Fear no more! We have five tips that will help you feel much more at ease the next time you settle into the dentist’s chair.

  1. Shop around

    What’s the most effective way to combat your dental anxiety? Develop a relationship with a dentist you like and trust. But if you have dental anxiety, it’s likely because you haven’t found a dentist that you connect with. See how this cycle can keep you stuck? Take a little time to shop around and find a dentist that makes you comfortable. Do they have good reviews? Do you like the office and the staff? Do they have the latest dental technologies and techniques to offer? Once you do some digging you’ll find the attributes that are most important to you, then zero in on a dentist that offers what you value most.

  2. Be an early bird

    Simple, but surprisingly effective, booking your appointment early in the day can help you avoid stressing out as the day wears on and an afternoon appointment approaches.

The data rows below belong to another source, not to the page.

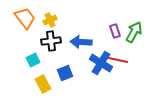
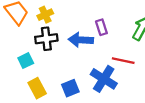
purple rectangle: (115, 31) -> (101, 27), moved
blue cross: (101, 63) -> (104, 79), moved
blue square: (65, 73) -> (70, 88), moved

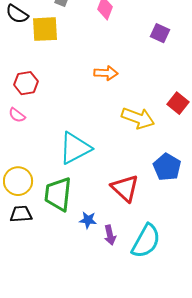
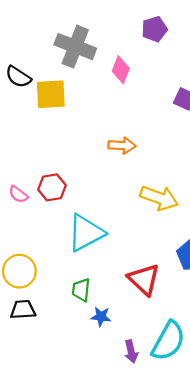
red hexagon: (26, 83) -> (52, 187), moved
green trapezoid: (58, 194) -> (81, 290), moved, size x0.6
purple arrow: (110, 235) -> (131, 351), moved

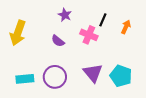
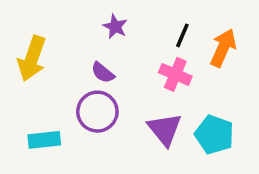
orange arrow: (126, 27) -> (223, 48), size x1.5
pink cross: (89, 35) -> (175, 74), moved
purple circle: (55, 77) -> (97, 112), moved

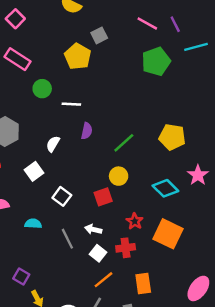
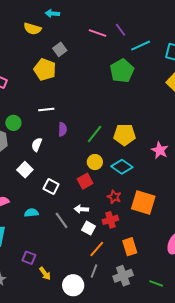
green pentagon: (156, 61) -> (122, 71), moved
green circle: (42, 89) -> (13, 123), moved
yellow pentagon: (172, 137) -> (125, 135), moved
cyan diamond: (165, 188) -> (122, 167), moved

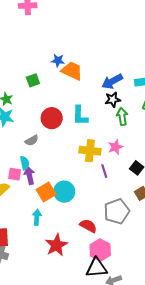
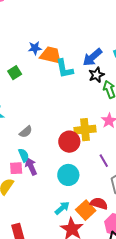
cyan L-shape: (80, 116) -> (65, 69), moved
red circle: (52, 118) -> (69, 142), moved
purple line: (104, 171) -> (104, 161), moved
orange square: (46, 192) -> (86, 210), moved
cyan arrow: (37, 217) -> (62, 208), moved, turned 56

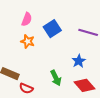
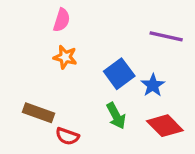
blue square: (52, 29) -> (119, 74), moved

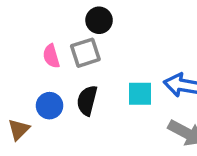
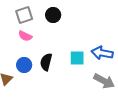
gray square: (85, 53) -> (24, 15), moved
pink semicircle: (51, 56) -> (25, 36), turned -48

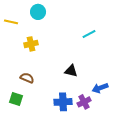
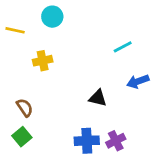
brown semicircle: (27, 78) -> (25, 108), moved, turned 32
blue arrow: (100, 88) -> (138, 81), moved
green square: (16, 99) -> (22, 137), turned 32

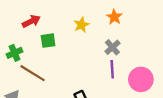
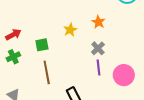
red arrow: (31, 21) -> (13, 35), moved
brown line: (33, 73) -> (47, 72), moved, turned 50

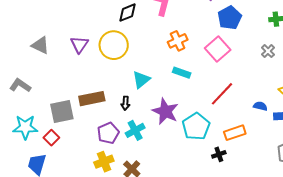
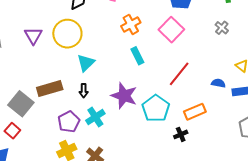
cyan rectangle: (182, 73) -> (137, 56), turned 48
cyan triangle: (141, 80) -> (86, 63), moved
gray square: (62, 111) -> (21, 104), turned -35

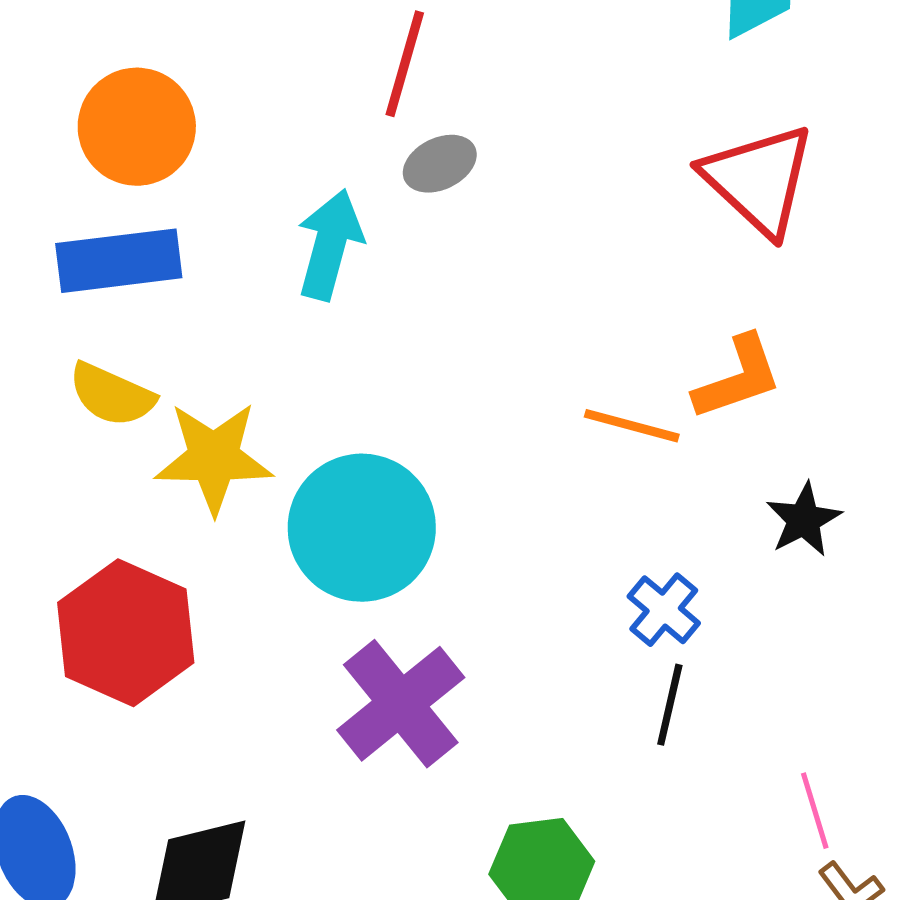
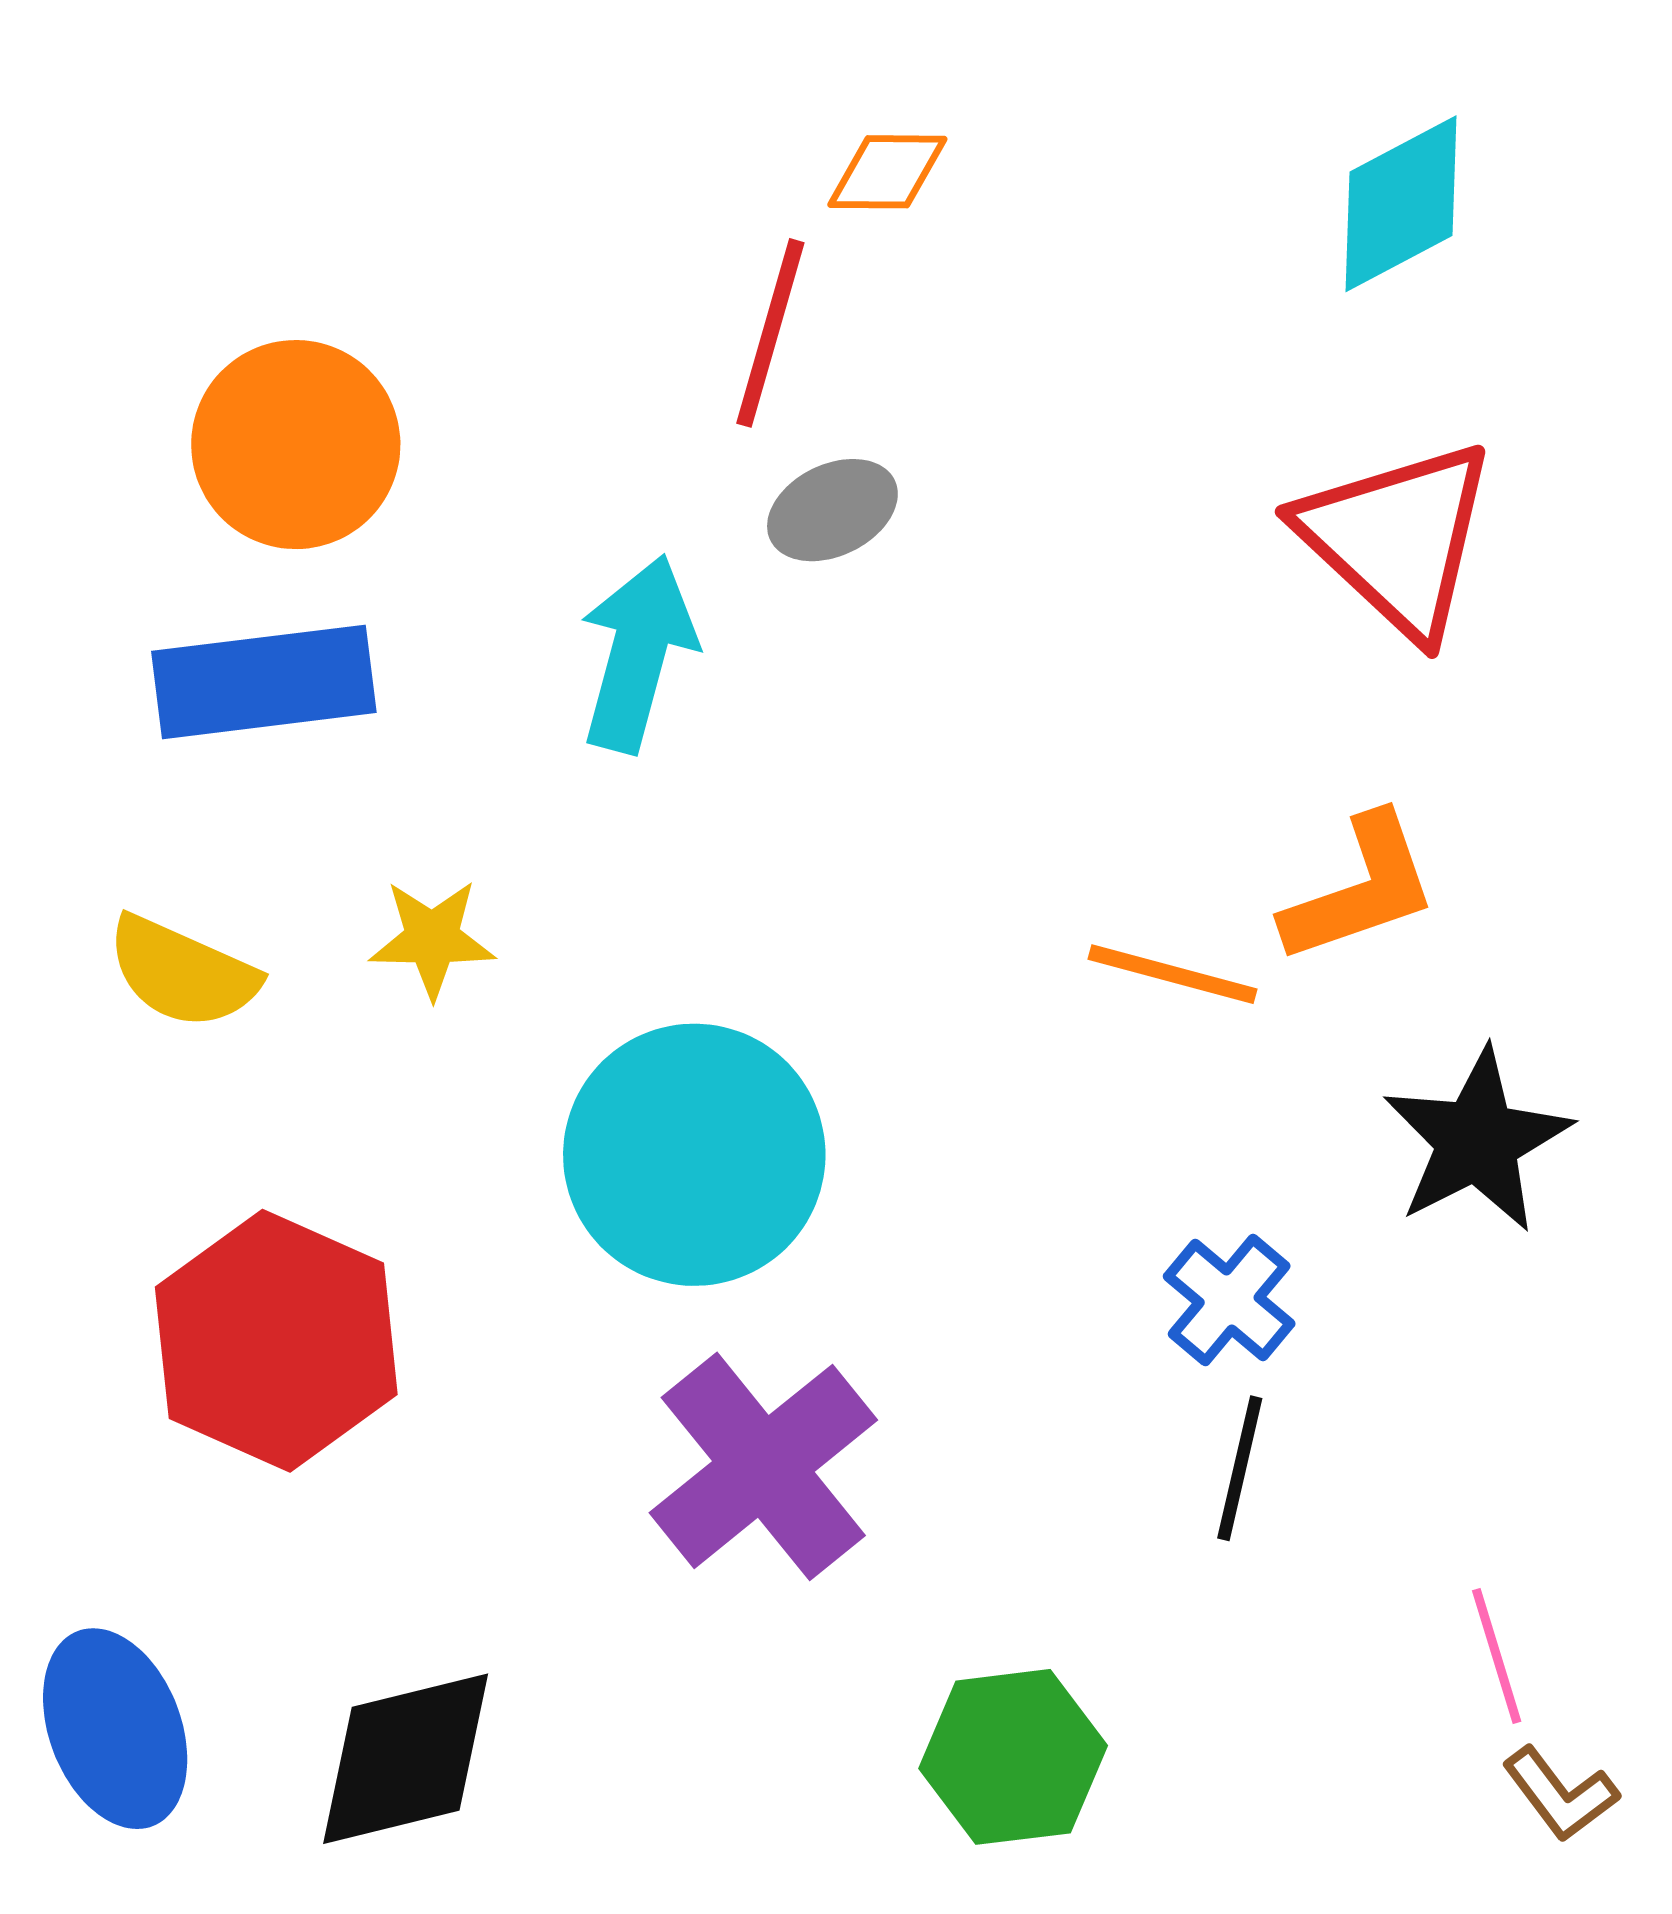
yellow semicircle: (112, 395) -> (182, 972), moved
yellow star: (214, 458) -> (432, 939), moved, size x0.6
black star: (804, 520) -> (1477, 1141), size x1.4

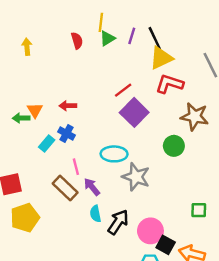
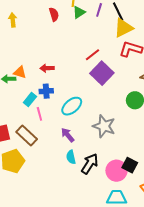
orange triangle: (35, 110) -> (20, 72), turned -40
blue cross: (66, 134) -> (46, 91), turned -32
cyan ellipse: (114, 154) -> (72, 106), moved, turned -40
pink line: (76, 167) -> (39, 114), moved
brown rectangle: (65, 188) -> (27, 136), moved
black square: (166, 245) -> (130, 165), moved

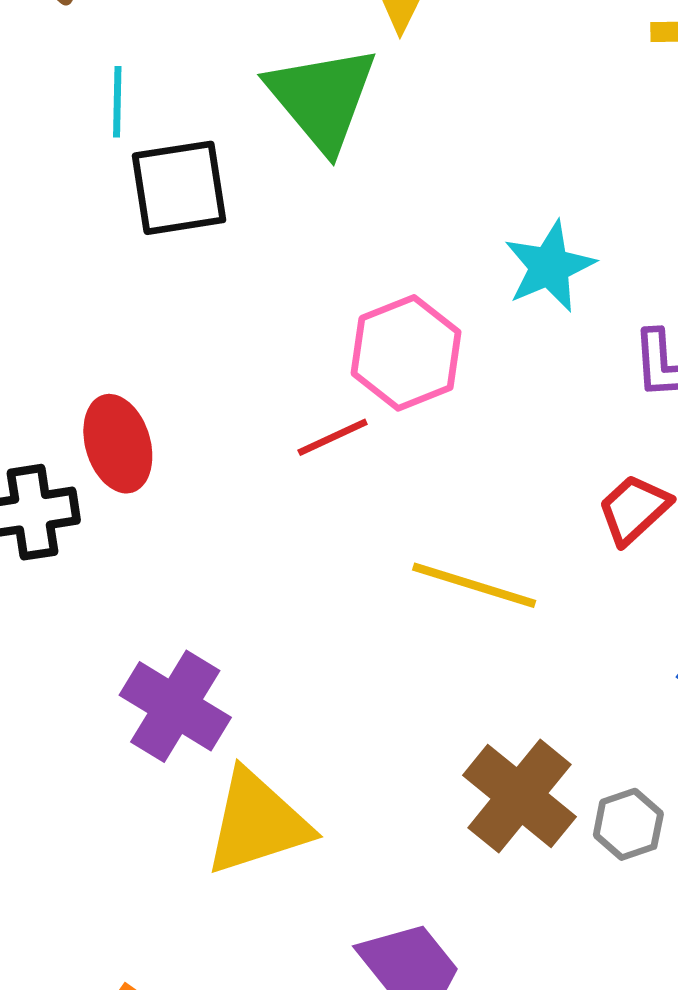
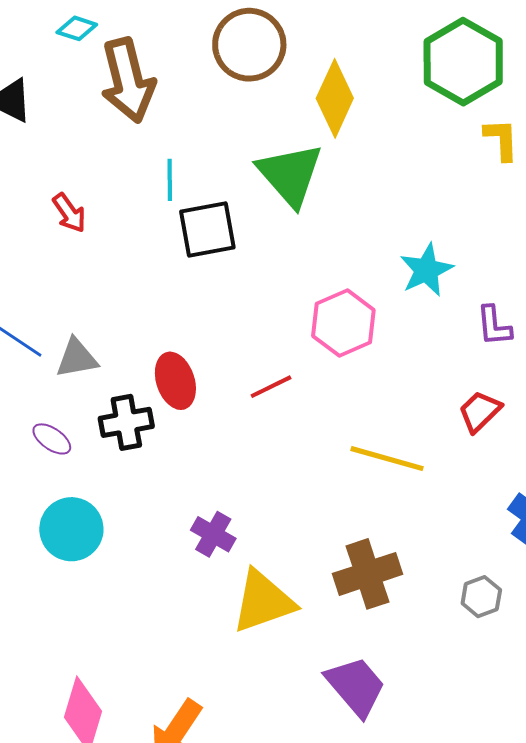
red line: (333, 437) -> (271, 387), moved
purple cross: (175, 706) -> (213, 534), size x0.7
brown cross: (519, 796) -> (368, 574), moved, turned 34

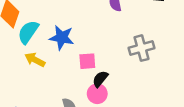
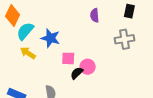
gray cross: (141, 48) -> (125, 39), moved
pink circle: (97, 94) -> (88, 67), moved

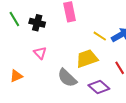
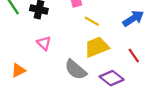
yellow line: (100, 36) -> (92, 21), moved

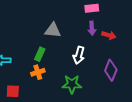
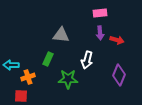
orange cross: (38, 72) -> (28, 77), moved
green star: (72, 84) -> (68, 79), moved

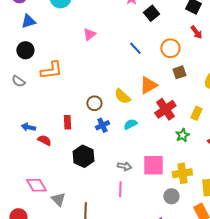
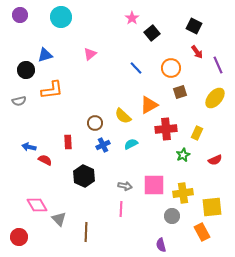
blue triangle: (28, 21) -> (45, 55), moved
gray semicircle: (18, 81) -> (19, 101), turned -48
red cross: (165, 109) -> (166, 129), turned 30

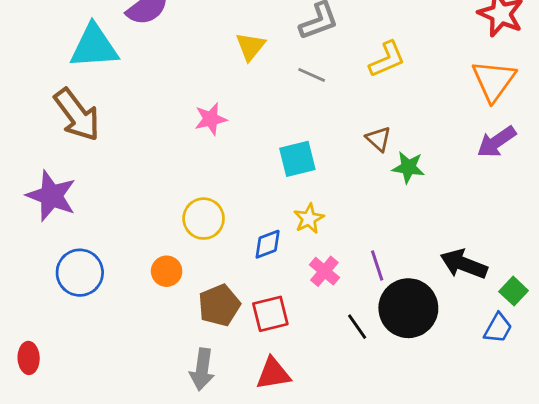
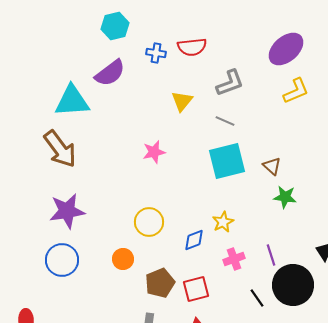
yellow L-shape: (387, 59) -> (296, 91), moved
cyan square: (297, 159) -> (227, 161), moved, size x1.4
green star: (408, 167) -> (285, 197), moved
purple star: (51, 196) -> (67, 211), moved, turned -30
pink cross: (324, 271) -> (234, 259), turned 30

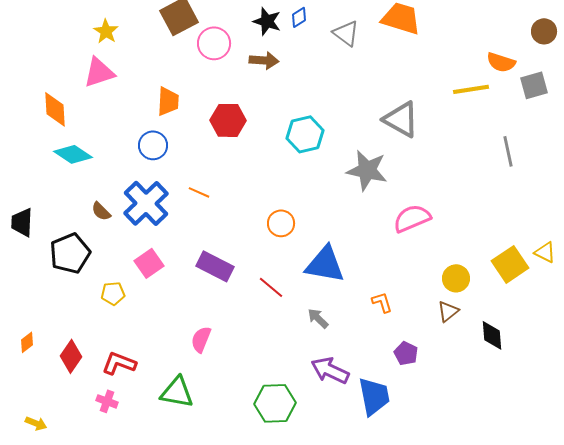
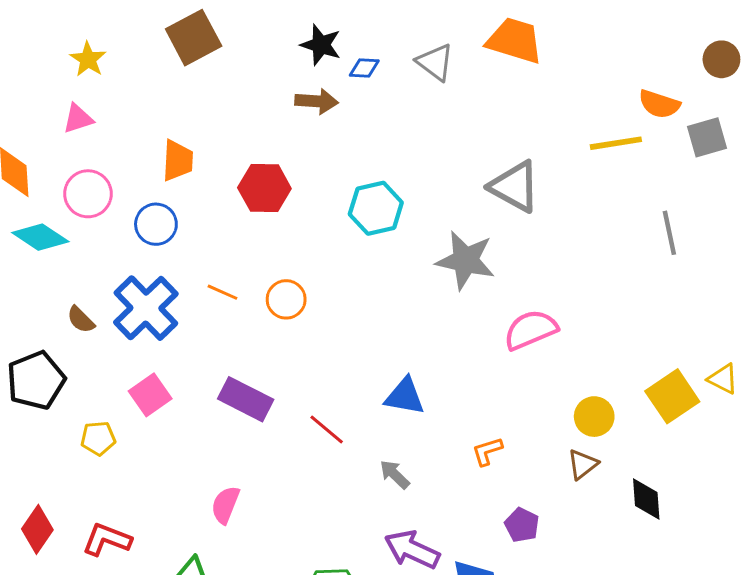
blue diamond: (299, 17) -> (364, 68), moved, turned 35
pink circle: (214, 43) -> (88, 194), moved
pink triangle: (99, 72) -> (78, 119), size x0.7
orange circle: (281, 223) -> (286, 299), moved
blue triangle: (325, 264) -> (405, 396), size x0.7
orange L-shape: (382, 302) -> (487, 451), turned -90

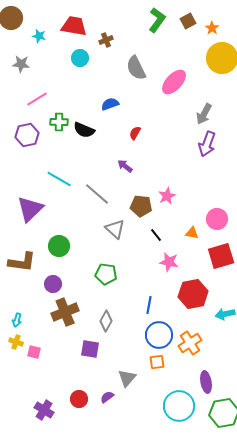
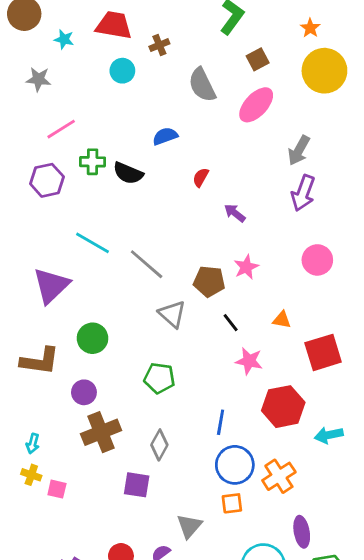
brown square: (188, 21) -> (258, 59), moved
purple arrow: (125, 166) -> (235, 213), moved
pink circle: (217, 219) -> (317, 260), moved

In addition, you should try to arrive as close to your appointment time as you can. Spending time in your dentist’s waiting room can feed your fear, and leave room for second thoughts that may lead you to head for the door. By reducing the overall amount of time that you have to spend leading up to and in the dentist’s office, you can keep your anxieties and emotions in check. 

  3. Play with toys


    Virtual Reality

    Distraction is a tried and true way of reducing dental fear and anxiety. Some dentists have gadgets and gizmos to grab your attention, including screens on the ceiling, headphones, and even virtual reality headsets. But not every dentist may have the latest and greatest toy tech, so it’s always best to load up your phone with a playlist, movie or game that will occupy your mind.

  4. Have a chat

    Sometimes the best way to overcome a fear is to face it head on and learn as much about the source as possible. When it’s dental anxiety we’re talking about, communicating with your dentist can really do the trick. The more you know about what’s going on, the more in control you might feel, and the more relaxed you may be about the whole thing. Be sure to choose a dentist that’s willing and eager to explain what’s going to happen up front, and who will walk you through the procedure every step of the way. When you know what to expect, you can calm your “fight or flight” response and trust you’re in good hands.

  5. If all else fails…consider sedation

    Ok, you’ve put in the effort to do your research and pick a great dentist, you’ve got a killer playlist, and you’ve had a thorough talk about what exactly is going to happen and when…but you’re still terrified. As a last resort, you can consider sedation dentistry. Whether you need a root canal or a basic cleaning, sedation dentistry is a viable option and can be taken in a variety of forms, including IV, oral, and inhalation. That doesn’t mean you have to get totally knocked out. There are various levels of sedation that you can ask for, including:

    • Minimal sedation. This is the lowest sedation level. It relaxes you, but you’ll still be fully awake.
    • Moderate sedation. This can cause you to slur your words, and there’s a chance that you won’t remember the procedure.
    • Deep sedation. This level of sedation brings you right to the edge of consciousness, although it will still be possible to wake you up if necessary.
    • General anesthesia. The highest and most complete form of sedation. You’ll be fully unconscious.

For those who deal with serious and debilitating dental phobia, sedation dentistry is a fantastic way or ensuring that your experience at the dentist is as relaxed and stress-free as possible.

Seeing a dentist is a vital part of maintaining your overall health. Many times, people find that their fears far outweighed the reality of their actual dental visit. With these easy-to-implement tips, you can fight back those fears and give yourself the gift of good oral health.